───── TEXT

The S3 plate allows the use of smooth pegs rather than threaded screws for subchondral support, which has several theoretical advantages. Smooth pegs offer thicker core diameter for increased strength compared with screws and reduce the risk of articular penetration from humeral head collapse. A biomechanical study by Schumer et al.  was focused on this relationship and they detected no significant difference between smooth pegs and threaded screws in S3 plates for humeral head under cyclic compression and torsion in an unstable two-part fracture. Yamamoto et al. , however, recorded significantly less distal fragment displacement for cadaveric humeri treated with an S3 plate with smooth pegs than those treated with Synthes locking plate with threaded pegs. However, no significant difference was found for the two fixation methods in torsion tests. Because the authors used two different plates, it was difficult to determine whether this difference was due to the use of smooth pegs or the different screw orientation of the two plates or the more distal placement of the S3 plate.
While conventional locking plates have generally been reported to exhibit superior mechanical performances over non-locking plates, they have been shown to be statistically similar in performance to the S3 plate and plates with polyaxial locking screws. Cement augmentation and insertion of calcar support, both in form of screws or allografts, increase mechanical performance of plates whereas semi-rigid plates achieve reduced stiffness.
The discussion of the results has been divided based on the three research questions.
Protocol design for in vitro biomechanical testing
There is a strong incentive for devising in vitro biomechanical studies that represent the in vivo situation more accurately, allowing one to foresee and prepare for the potential risk of failure. This has particularly been the case after the advent of locking PHPs. In vitro studies revealed superior biomechanical performance of locking PHPs over non-locking PHPs but clinical trials showed a different picture, laden with more cases of post-operative complications for locking plates. Interpreting results from clinical literature can be a challenge when assessing how well an in vitro biomechanical test represents clinical scenario. Multiple factors and uncertainties such as patient’s medical history and lifestyle contribute to final clinical outcome.
One approach to assess clinical applicability of an in vitro biomechanical test is to study the source of its loading conditions. Many in vitro studies took the step of applying physiological load values and angles that had been determined in previous studies. In particular, a large number of the studies involving combined bending and axial loading applied load 20° away from the shaft axis. This was because it had been found by Inman et al.  and Poppen and Walker  that loading at this angle produces the maximal axial and shear load to the humerus during a movement similar to the early active abduction. As for the glenohumeral contact forces, there is a notable example of their first in vivo measurements which were conducted by Bergmann et al. [76, 77]. Authors implanted telemeterised shoulder implants on a patient with arthrosis for the measurements of the post-implantation contact forces during activities of daily living and this formed the basis for six studies [39, 43–45, 68, 78]. Furthermore, there was a noticeable increase in the complexity and variety of in vivo-based loading conditions for the humerus-tendon testing studies despite the fact that there were only eleven of them. Prime examples of this were the studies by Voigt et al. where RASS (robot-assisted shoulder simulator) and hydraulic systems were used to control the pull of several muscles. Loading conditions for these muscles had been defined in previous studies such as those by Klages et al.  and Kedgley et al. . Similar systems have also been used by Walsh et al.  and Osterhoff et al. . These studies had the clear advantage of pulling the intact tendons often at the anatomical insertion points, as found in vivo.

──────────

--- BRIEF ---
From the plate fixation text, extract everything from "While conventional locking" down to "three research questions.". Rely only on the plate fixation text.

───── PROVIDED DATA

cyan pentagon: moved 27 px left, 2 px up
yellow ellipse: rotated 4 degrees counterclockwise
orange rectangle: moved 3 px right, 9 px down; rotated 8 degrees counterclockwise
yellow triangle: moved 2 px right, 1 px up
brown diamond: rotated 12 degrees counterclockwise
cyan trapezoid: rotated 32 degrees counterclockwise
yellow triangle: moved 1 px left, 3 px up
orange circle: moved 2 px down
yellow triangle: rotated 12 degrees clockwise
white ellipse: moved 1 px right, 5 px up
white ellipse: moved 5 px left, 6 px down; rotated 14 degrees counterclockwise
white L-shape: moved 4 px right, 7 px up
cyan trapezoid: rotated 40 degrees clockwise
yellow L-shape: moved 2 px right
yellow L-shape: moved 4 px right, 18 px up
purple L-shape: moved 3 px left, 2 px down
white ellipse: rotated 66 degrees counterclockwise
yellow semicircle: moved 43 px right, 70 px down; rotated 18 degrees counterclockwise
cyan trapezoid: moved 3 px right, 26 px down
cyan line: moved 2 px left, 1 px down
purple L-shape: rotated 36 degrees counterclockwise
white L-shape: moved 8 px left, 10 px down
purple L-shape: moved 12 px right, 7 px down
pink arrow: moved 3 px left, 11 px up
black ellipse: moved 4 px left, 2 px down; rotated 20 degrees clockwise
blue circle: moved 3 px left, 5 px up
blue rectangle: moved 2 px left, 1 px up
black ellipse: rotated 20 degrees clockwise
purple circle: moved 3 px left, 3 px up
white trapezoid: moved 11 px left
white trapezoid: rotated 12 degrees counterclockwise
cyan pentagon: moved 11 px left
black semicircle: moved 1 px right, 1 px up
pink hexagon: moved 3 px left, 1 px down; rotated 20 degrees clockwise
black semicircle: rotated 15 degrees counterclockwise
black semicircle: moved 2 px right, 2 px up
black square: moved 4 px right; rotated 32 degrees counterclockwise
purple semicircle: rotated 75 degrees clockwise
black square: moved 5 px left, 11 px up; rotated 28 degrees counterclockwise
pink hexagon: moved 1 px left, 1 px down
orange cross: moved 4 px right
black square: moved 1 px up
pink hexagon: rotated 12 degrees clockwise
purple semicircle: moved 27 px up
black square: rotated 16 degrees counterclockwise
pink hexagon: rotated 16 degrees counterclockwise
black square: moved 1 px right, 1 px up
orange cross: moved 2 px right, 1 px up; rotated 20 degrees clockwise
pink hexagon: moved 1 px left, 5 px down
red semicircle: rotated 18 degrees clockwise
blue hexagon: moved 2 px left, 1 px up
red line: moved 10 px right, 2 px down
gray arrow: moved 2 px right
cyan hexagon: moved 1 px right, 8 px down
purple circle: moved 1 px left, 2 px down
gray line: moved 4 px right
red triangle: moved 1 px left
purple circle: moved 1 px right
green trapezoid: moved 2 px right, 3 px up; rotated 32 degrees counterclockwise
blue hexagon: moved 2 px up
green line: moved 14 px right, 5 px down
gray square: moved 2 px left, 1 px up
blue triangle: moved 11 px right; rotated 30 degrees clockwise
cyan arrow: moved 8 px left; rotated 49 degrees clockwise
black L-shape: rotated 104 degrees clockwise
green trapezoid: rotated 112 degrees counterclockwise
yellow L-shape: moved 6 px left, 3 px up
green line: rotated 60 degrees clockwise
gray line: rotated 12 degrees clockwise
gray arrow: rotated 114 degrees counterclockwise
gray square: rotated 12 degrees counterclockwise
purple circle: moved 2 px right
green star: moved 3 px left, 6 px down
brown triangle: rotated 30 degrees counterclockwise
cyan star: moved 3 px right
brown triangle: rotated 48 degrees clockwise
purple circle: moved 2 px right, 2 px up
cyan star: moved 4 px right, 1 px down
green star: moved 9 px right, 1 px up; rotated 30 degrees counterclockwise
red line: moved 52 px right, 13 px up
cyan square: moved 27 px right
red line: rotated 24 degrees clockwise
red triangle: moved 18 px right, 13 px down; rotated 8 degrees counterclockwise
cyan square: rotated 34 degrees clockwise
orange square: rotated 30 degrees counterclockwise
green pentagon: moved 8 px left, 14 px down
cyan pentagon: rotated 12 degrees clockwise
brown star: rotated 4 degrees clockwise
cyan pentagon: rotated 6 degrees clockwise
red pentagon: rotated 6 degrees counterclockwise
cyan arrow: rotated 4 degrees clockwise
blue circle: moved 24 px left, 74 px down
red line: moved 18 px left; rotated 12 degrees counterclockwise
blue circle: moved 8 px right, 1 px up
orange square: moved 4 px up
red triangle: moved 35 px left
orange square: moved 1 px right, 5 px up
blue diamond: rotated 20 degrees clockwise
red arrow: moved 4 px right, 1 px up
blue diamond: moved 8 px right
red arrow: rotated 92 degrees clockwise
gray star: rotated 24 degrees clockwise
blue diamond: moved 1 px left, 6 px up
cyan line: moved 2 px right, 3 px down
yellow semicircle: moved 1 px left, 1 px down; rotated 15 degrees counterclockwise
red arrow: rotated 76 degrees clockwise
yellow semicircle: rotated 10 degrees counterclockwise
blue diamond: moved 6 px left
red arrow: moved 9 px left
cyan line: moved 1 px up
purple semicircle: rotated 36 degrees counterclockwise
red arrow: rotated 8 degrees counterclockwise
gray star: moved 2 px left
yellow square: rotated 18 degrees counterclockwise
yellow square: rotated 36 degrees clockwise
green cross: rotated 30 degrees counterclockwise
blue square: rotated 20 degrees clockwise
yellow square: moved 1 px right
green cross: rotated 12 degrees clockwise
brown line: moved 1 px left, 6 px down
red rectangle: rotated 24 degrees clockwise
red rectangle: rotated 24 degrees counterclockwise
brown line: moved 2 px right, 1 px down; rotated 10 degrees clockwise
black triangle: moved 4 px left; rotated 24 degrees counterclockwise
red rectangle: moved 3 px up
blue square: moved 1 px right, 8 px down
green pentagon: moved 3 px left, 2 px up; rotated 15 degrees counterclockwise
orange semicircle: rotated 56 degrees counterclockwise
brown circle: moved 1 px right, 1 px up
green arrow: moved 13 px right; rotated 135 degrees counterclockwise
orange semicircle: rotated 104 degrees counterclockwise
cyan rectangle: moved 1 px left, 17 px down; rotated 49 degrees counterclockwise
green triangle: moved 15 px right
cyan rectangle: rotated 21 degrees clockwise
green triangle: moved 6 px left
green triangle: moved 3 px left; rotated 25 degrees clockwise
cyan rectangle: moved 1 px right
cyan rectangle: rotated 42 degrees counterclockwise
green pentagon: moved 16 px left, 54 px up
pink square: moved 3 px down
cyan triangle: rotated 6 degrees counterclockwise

──────────

--- RESPONSE AREA ---
While conventional locking plates have generally been reported to exhibit superior mechanical performances over non-locking plates, they have been shown to be statistically similar in performance to the S3 plate and plates with polyaxial locking screws. Cement augmentation and insertion of calcar support, both in form of screws or allografts, increase mechanical performance of plates whereas semi-rigid plates achieve reduced stiffness.
The discussion of the results has been divided based on the three research questions.